• _Supplied information_
────────────────

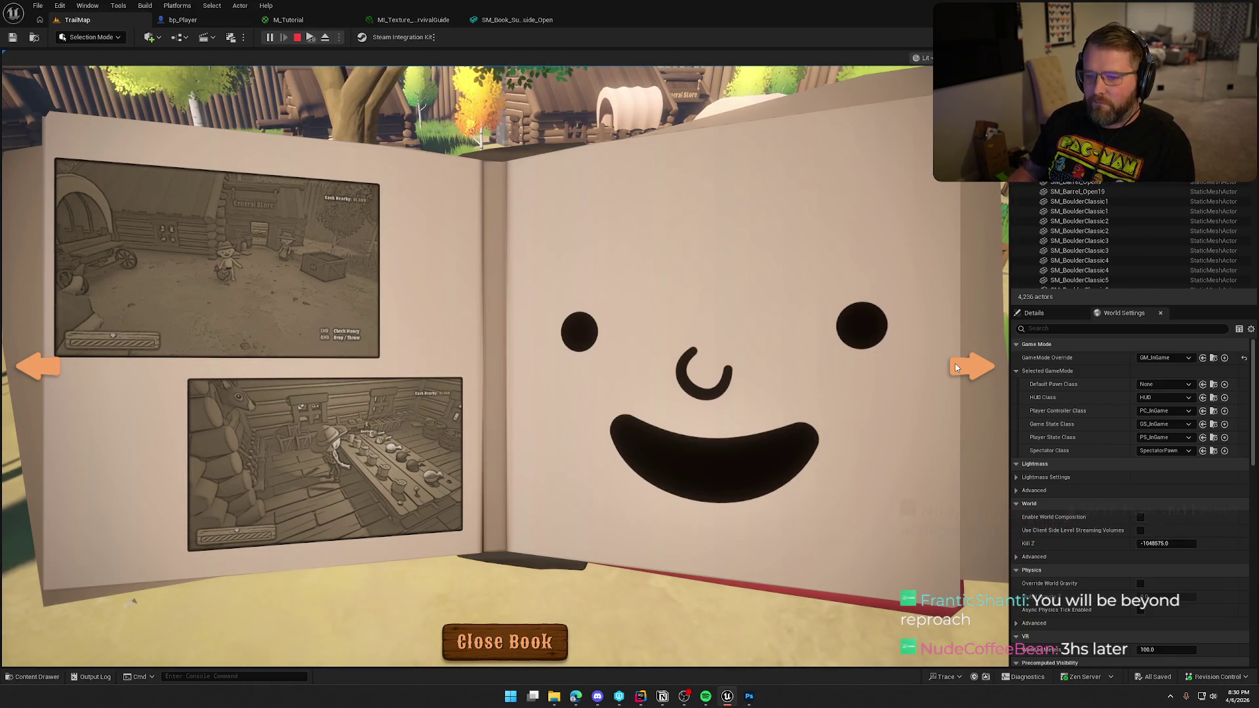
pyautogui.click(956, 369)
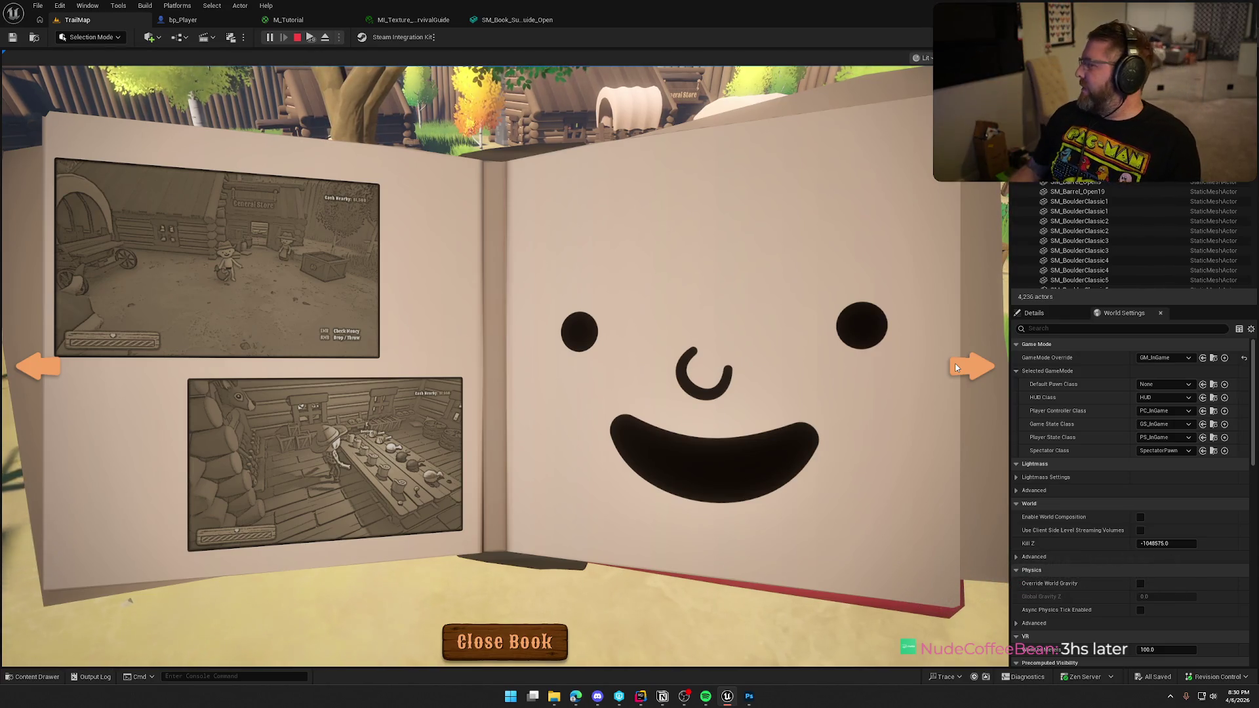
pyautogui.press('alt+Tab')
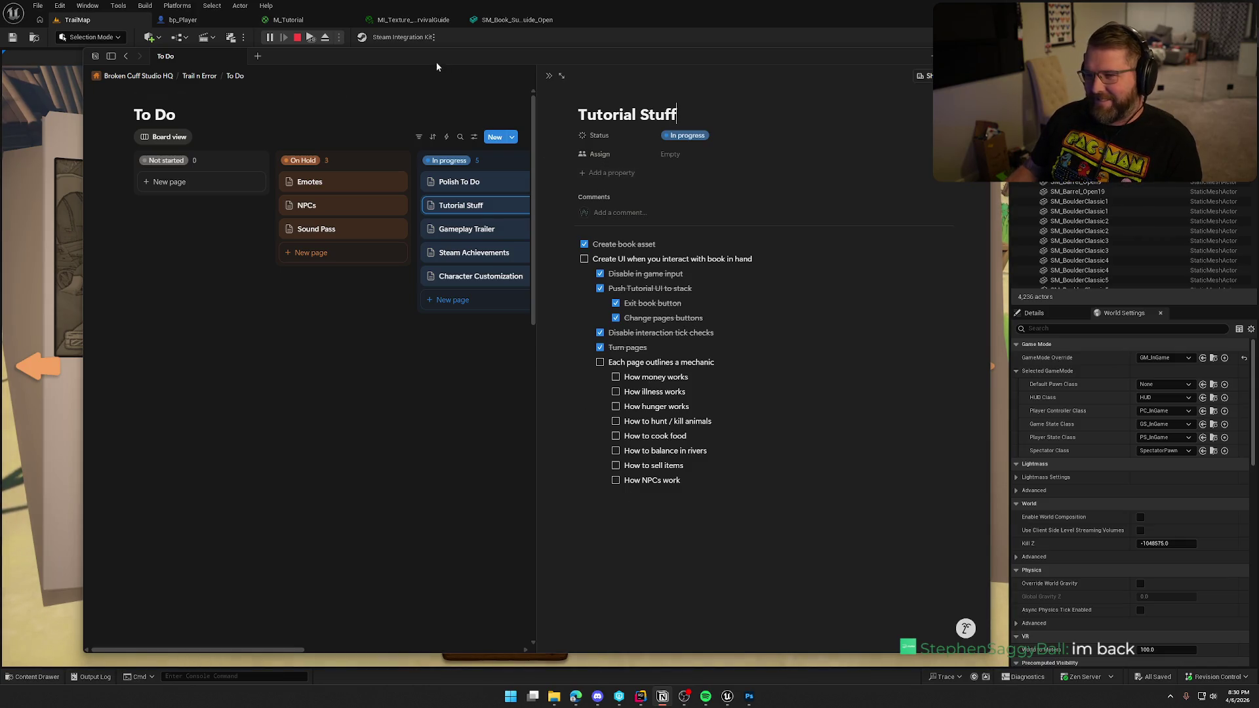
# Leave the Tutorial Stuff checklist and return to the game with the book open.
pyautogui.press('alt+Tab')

────────────────

• _Instructions to follow_
Give all the lines above again, character for character, without pictures.

• _Reply_
pyautogui.click(956, 369)
pyautogui.press('alt+Tab')
# Leave the Tutorial Stuff checklist and return to the game with the book open.
pyautogui.press('alt+Tab')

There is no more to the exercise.